Friday, April 19, 2024

Rat Race

Millionaire Donald Sinclair leaves $2 million in a locker at Silver City train station, 700 miles outside Las Vegas, and challenges a group of Vegas tourists to race to get it. The first to reach the chest gets the money.

Jo Berry said in his review, “Back in the 1980s - before he made sob-fest 'Ghost' and the teeth-gnashingly awful King Arthur saga, 'First Knight' - the words 'directed by Jerry Zucker' on the screen heralded a stupidly funny movie, be it 'Ruthless People', 'Airplane' or even the terribly silly 'Top Secret'.” With “Rat Race,” released in 2001, his first film in six years, Zucker returns to his originality, giving a silly, old-fashioned adventure-comedy that may not be too much to think about but will make a person laugh uproariously.

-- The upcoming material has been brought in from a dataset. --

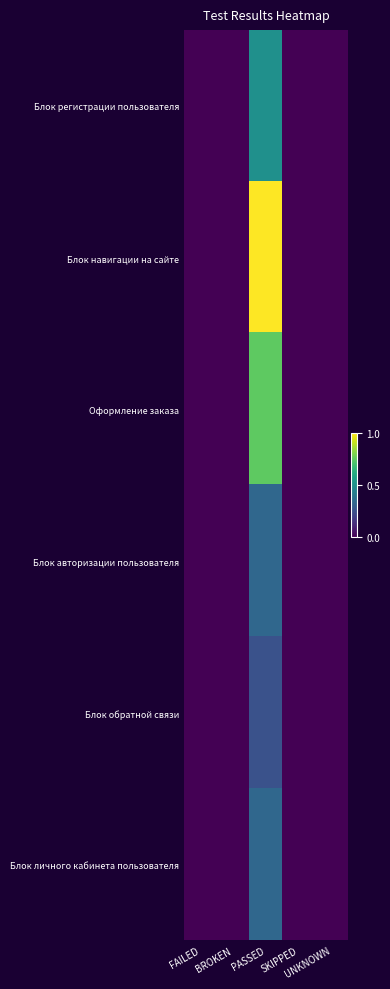

Rank the series by their maximum value, from highest to lowest.

Блок навигации на сайте, Оформление заказа, Блок регистрации пользователя, Блок авторизации пользователя, Блок личного кабинета пользователя, Блок обратной связи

The story is simple (and similar to 1963’s “It’s A Mad, Mad, Mad, Mad World”). A group of different tourists in Las Vegas each win a special coin that lets them take part in a race organized by strange millionaire Donald Sinclair, played by John Cleese. He has put $2 million in a locker 700 miles away, and whoever gets there first can keep the money, while Sinclair’s rich friends place bets on who that might be.

Look at the group Sinclair has put together. There’s stumbling Italian Mr. Pollini, family man Randy (Jon Lovitz), who drags his unsuspecting family with him, dumb and dumber brothers Blaine (Vince Vieluf) and Duane (Seth Green), uptight law students Nick (Breckin Meyer), disgraced referee Owen (Cuba Gooding Jr.), and a recently reunited mother and daughter (Whoopi Goldberg and Lanei Chapman).

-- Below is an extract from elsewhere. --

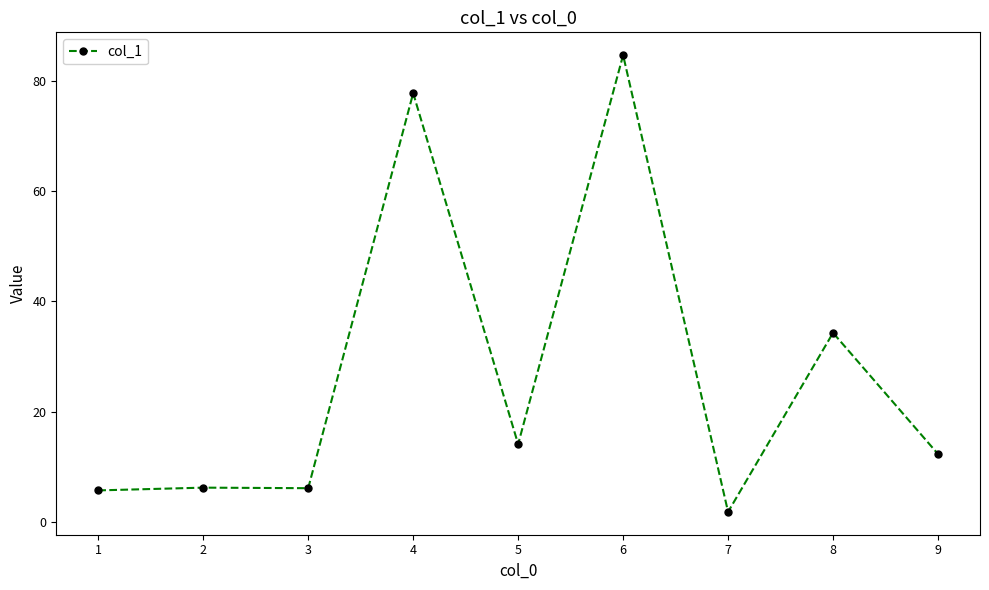

What is the value of the 3rd point from the left?

6.1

Berry noted, “The screwball gags come fast and furious, involving everything from a flying cow to Hitler's car, an eccentric roadside squirrel seller and a bus full of Lucille Ball impersonators.” Even though they all don’t get scored, enough of them do to help you forget the small aggravations elsewhere in the movie. For example, why does John Cleese have huge, white, false teeth? Why is Rowan Atkinson just playing Mr. Bean but with a strange foreign accent? And what’s with the incorrectly sentimental ending? Berry is right when he said, “Quibbles aside, this is nicely played by the ensemble cast (we'll forgive Cleese his dentures as his performance is deliciously nutty) and packed with lunacy that will keep you sniggering long after you've left the cinema.”

Former Saturday Night Live writer Andy Breckman keeps adding on to the jokes for this silly chase movie. It’s incredibly silly, but also gut-wrenchingly funny.

I heard about this movie from Doug Walker when he did his “Top 10 Favorite Comedies” list a long time ago. After seeing the movie, I can say that I give it a high recommendation. You will get a good laugh at watching this and I think everyone will love it. If you’re a fan of any of the cast members in this movie, then I highly suggest all of you see this movie.